Patients should be advised that taking Tofranil can cause mild pupillary dilation, which in susceptible
individuals, can lead to an episode of angle-closure glaucoma. Pre-existing glaucoma is almost always
open-angle glaucoma because angle-closure glaucoma, when diagnosed, can be treated definitively
with iridectomy. Open-angle glaucoma is not a risk factor for angle-closure glaucoma. Patients may
wish to be examined to determine whether they are susceptible to angle closure, and have a
prophylactic procedure (e.g., iridectomy), if they are susceptible.
Clinical Worsening And Suicide Risk
Patients, their families, and their caregivers should be
encouraged to be alert to the emergence of anxiety, agitation, panic attacks, insomnia, irritability,
hostility, aggressiveness, impulsivity, akathisia (psychomotor restlessness), hypomania, mania, other
unusual changes in behavior, worsening of depression, and suicidal ideation, especially early during
antidepressant treatment and when the dose is adjusted up or down. Families and caregivers of patients
should be advised to look for the emergence of such symptoms on a day-to-day basis, since changes
may be abrupt. Such symptoms should be reported to the patient’s prescriber or health professional,
especially if they are severe, abrupt in onset, or were not part of the patient’s presenting symptoms.
Symptoms such as these may be associated with an increased risk for suicidal thinking and behavior and
indicate a need for very close monitoring and possibly changes in the medication.
Animal reproduction studies have yielded inconclusive results (see also Animal Pharmacology).
There have been no well-controlled studies conducted with pregnant women to determine the effect of
Tofranil on the fetus. However, there have been clinical reports of congenital malformations associated
with the use of the drug. Although a causal relationship between these effects and the drug could not be
established, the possibility of fetal risk from the maternal ingestion of Tofranil cannot be excluded.
Therefore, Tofranil should be used in women who are or might become pregnant only if the clinical
condition clearly justifies potential risk to the fetus.

- Parts of the exercise
(a) Answer these questions from the Tofranil excerpt, one per line:
(i) What procedure is given as an example of a prophylactic procedure for patients susceptible to angle closure?
(ii) To whom should the symptoms that families and caregivers watch for be reported?
(iii) What results have animal reproduction studies yielded?
(b) Reproduce everything in the Tofranil excerpt from "Symptoms such as" down to "cannot be excluded.", word for word.

- Supplied material

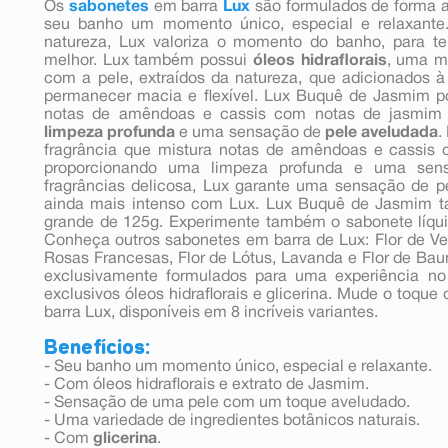
Os
sabonetes
em barra
Lux
são formulados de forma a
seu banho um momento único, especial e relaxan
natureza, Lux valoriza o momento do banho, para te
melhor. Lux também possui
óleos hidraflorais
, uma m
com a pele, extraídos da natureza, que adicionados 
permanecer macia e flexível. Lux Buquê de Jasmim p
notas de amêndoas e cassis com notas de jasmim 
limpeza profunda
e uma sensação de
pele aveludada
.
fragrância que mistura notas de amêndoas e cassis
proporcionando uma limpeza profunda e uma sen
fragrâncias delicosa, Lux garante uma sensação de p
ainda mais intenso com Lux. Lux Buquê de Jasmim t
grande de 125g. Experimente também o sabonete líqui
Conheça outros sabonetes em barra de Lux: Flor de Ver
Rosas Francesas, Flor de Lótus, Lavanda e Flor de Bau
exclusivamente formulados para uma experiência no
exclusivos óleos hidraflorais e glicerina. Mude o toqu
barra Lux, disponíveis em 8 incríveis variantes.
Benefícios:
- Seu banho um momento único, especial e relaxante.
- Com óleos hidraflorais e extrato de Jasmim.
- Sensação de uma pele com um toque aveludado.
- Uma variedade de ingredientes botânicos naturais.
- Com
glicerina
.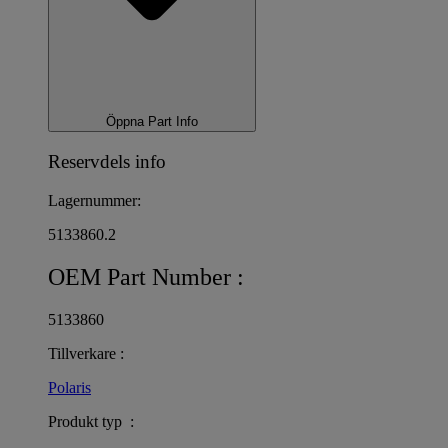
Öppna Part Info
Reservdels info
Lagernummer:
5133860.2
OEM Part Number :
5133860
Tillverkare :
Polaris
Produkt typ :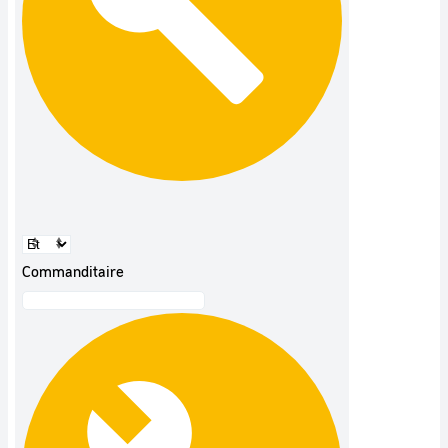
Commanditaire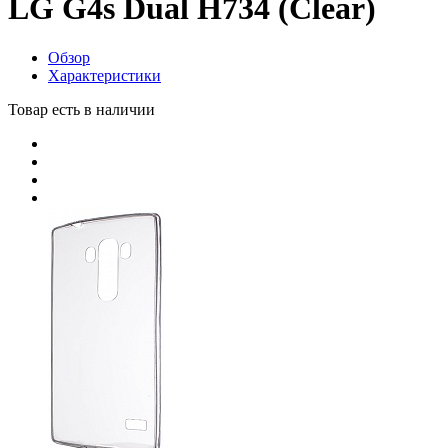
LG G4s Dual H734 (Clear)
Обзор
Характеристики
Товар есть в наличии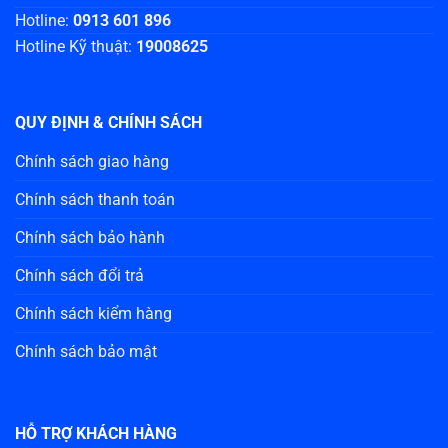
Hotline:
0913 601 896
Hotline Kỹ thuật:
19008625
QUY ĐỊNH & CHÍNH SÁCH
Chính sách giao hàng
Chính sách thanh toán
Chính sách bảo hành
Chính sách đổi trả
Chính sách kiểm hàng
Chính sách bảo mật
HỖ TRỢ KHÁCH HÀNG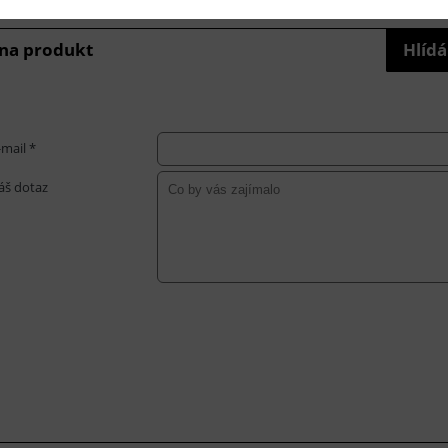
 na produkt
Hlídá
-mail *
áš dotaz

- Responses by task
(a)
(i) Iridectomy.
(ii) The patient's prescriber or health professional.
(iii) Inconclusive results.

(b)
Symptoms such as these may be associated with an increased risk for suicidal thinking and behavior and
indicate a need for very close monitoring and possibly changes in the medication.
Animal reproduction studies have yielded inconclusive results (see also Animal Pharmacology).
There have been no well-controlled studies conducted with pregnant women to determine the effect of
Tofranil on the fetus. However, there have been clinical reports of congenital malformations associated
with the use of the drug. Although a causal relationship between these effects and the drug could not be
established, the possibility of fetal risk from the maternal ingestion of Tofranil cannot be excluded.